BEGIN INFORMATION SHOWN

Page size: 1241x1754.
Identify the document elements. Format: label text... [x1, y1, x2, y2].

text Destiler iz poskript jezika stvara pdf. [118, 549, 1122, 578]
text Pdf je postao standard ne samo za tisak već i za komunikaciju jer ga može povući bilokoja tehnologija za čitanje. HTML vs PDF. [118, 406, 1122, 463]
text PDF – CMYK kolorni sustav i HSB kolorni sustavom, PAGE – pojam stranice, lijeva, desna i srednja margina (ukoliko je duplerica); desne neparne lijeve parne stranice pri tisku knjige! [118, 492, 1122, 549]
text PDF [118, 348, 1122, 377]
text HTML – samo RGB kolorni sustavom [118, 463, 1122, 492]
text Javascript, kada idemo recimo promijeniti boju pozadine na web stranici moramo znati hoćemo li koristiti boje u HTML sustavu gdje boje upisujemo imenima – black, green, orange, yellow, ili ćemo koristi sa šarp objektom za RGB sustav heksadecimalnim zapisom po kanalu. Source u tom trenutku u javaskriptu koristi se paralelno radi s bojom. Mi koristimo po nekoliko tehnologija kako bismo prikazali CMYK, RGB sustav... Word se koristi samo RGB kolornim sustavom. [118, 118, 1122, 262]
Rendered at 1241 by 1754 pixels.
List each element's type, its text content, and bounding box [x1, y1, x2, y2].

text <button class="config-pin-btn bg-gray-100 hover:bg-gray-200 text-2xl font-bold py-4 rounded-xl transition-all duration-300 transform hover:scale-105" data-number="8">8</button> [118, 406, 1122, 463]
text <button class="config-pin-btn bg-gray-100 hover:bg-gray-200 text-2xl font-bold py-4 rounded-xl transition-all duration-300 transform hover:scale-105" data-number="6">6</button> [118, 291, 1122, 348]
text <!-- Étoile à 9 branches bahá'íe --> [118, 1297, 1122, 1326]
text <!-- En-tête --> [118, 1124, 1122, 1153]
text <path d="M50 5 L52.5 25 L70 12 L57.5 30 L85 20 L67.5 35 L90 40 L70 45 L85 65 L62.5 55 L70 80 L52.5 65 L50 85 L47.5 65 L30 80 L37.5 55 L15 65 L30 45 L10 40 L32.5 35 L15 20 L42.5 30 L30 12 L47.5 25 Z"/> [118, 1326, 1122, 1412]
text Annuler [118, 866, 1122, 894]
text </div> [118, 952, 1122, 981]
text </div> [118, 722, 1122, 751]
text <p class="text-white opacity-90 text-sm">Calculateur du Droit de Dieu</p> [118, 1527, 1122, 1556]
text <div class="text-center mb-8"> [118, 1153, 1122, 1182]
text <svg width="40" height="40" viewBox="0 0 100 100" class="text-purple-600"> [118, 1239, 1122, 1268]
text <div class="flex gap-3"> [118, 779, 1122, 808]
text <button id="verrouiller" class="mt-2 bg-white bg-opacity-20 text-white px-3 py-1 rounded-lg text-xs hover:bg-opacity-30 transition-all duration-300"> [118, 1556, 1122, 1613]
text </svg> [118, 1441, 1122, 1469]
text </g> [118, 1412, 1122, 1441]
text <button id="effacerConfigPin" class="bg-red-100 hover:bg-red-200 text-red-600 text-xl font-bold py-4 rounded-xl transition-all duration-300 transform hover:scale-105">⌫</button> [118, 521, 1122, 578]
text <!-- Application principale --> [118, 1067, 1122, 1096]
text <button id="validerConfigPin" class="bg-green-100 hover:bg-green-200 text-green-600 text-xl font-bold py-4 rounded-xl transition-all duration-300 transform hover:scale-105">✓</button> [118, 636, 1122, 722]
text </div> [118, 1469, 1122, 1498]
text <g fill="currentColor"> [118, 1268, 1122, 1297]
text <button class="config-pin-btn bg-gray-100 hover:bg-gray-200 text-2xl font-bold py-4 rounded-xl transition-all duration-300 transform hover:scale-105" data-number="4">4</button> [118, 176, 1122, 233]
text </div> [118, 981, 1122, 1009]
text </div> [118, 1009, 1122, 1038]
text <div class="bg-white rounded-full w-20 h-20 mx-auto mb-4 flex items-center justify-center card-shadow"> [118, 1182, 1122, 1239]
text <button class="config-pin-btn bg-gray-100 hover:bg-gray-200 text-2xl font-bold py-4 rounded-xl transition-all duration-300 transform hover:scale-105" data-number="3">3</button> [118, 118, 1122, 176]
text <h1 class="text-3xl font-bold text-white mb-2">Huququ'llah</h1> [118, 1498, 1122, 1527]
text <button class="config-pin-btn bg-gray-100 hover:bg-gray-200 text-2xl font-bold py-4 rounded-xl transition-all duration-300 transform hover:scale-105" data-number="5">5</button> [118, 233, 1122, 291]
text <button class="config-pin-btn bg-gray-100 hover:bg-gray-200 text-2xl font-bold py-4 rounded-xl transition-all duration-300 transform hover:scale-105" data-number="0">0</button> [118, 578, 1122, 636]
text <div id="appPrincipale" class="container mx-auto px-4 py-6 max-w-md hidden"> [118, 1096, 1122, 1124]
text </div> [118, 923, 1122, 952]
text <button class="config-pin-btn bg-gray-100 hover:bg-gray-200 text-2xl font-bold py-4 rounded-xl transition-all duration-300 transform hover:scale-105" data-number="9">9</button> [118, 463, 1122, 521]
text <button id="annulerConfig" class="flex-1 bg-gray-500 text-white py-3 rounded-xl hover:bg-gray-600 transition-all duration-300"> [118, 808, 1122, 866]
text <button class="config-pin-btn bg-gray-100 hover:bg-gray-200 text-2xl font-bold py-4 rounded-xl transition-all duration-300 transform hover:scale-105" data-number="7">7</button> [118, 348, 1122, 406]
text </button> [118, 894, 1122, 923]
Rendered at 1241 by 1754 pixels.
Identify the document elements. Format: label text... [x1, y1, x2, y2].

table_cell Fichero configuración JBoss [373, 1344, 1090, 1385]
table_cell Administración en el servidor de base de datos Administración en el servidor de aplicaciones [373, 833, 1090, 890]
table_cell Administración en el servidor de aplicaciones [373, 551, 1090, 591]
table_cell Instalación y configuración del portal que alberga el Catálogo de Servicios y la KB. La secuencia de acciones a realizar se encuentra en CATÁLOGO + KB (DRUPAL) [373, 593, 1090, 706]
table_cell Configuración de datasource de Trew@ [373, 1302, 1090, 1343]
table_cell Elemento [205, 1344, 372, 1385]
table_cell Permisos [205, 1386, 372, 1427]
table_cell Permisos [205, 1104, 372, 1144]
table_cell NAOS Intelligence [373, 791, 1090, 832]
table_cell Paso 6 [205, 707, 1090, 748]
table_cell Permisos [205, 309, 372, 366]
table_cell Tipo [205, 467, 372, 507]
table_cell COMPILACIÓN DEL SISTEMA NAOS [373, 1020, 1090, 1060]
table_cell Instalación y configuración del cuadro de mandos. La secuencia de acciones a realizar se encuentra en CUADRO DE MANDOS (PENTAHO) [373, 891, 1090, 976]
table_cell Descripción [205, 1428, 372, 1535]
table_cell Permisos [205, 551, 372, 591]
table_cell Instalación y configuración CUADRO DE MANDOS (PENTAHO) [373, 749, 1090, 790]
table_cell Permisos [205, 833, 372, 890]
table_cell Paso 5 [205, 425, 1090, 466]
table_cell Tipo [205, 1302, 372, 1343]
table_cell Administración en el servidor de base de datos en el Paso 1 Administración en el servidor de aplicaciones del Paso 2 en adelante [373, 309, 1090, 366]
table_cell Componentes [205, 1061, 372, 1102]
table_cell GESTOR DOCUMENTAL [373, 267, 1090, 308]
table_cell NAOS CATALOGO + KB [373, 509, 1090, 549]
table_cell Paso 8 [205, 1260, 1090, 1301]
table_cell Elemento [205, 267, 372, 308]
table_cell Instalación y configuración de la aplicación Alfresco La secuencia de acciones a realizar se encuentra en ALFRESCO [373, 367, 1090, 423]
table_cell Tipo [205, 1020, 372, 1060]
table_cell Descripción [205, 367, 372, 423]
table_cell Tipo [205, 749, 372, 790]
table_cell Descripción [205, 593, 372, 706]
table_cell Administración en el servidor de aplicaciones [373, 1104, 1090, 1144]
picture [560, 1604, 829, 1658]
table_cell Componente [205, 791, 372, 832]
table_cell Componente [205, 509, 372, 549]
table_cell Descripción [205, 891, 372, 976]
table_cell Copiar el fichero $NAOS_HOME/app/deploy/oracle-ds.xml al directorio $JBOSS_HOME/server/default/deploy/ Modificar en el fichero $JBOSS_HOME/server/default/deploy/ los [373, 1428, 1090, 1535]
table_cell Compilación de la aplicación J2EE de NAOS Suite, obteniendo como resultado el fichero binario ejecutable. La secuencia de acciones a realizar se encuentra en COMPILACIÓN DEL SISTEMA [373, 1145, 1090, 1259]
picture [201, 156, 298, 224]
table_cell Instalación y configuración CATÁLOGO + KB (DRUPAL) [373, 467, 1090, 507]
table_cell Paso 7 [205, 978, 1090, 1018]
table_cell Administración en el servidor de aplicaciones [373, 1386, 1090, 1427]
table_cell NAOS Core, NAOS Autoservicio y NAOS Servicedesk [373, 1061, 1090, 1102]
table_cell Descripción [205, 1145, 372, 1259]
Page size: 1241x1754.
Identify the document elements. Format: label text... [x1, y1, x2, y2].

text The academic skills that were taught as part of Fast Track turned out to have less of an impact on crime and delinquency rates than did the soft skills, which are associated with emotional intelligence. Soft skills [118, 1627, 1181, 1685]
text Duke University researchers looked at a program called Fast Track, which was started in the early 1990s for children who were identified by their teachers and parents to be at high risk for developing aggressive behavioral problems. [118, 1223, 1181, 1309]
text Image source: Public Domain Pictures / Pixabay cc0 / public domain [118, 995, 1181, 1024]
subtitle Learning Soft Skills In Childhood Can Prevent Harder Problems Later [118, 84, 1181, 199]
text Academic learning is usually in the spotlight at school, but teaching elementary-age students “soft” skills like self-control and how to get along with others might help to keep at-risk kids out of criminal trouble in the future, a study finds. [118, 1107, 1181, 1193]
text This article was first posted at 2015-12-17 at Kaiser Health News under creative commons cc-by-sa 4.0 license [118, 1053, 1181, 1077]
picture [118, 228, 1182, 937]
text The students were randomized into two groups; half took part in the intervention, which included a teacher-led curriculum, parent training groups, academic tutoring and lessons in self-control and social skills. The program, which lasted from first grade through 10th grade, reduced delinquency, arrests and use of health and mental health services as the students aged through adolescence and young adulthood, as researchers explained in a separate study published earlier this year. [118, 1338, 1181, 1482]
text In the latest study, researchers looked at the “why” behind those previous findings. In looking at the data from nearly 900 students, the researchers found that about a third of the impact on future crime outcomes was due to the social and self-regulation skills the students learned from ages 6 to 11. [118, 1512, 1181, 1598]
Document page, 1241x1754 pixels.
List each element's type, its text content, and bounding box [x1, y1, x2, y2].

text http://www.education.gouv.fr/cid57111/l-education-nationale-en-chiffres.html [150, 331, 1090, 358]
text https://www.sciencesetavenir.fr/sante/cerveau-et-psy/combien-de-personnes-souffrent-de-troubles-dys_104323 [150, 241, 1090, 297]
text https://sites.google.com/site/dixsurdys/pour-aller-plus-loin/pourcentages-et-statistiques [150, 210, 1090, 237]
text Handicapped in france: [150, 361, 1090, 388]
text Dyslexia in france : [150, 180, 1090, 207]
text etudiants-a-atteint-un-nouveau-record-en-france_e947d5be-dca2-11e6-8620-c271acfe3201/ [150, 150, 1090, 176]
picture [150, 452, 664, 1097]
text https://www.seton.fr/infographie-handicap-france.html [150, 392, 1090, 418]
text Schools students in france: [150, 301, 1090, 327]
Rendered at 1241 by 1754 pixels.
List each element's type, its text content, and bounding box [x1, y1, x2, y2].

END INFORMATION SHOWN

GOAL: Extract each line of the records above that contains the string "MANDOS". Only occurrences that match its capitalization count.

RESPONSE TO THIS TASK:
table_cell Instalación y configuración del cuadro de mandos. La secuencia de acciones a realizar se encuentra en CUADRO DE MANDOS (PENTAHO) [373, 891, 1090, 976]
table_cell Instalación y configuración CUADRO DE MANDOS (PENTAHO) [373, 749, 1090, 790]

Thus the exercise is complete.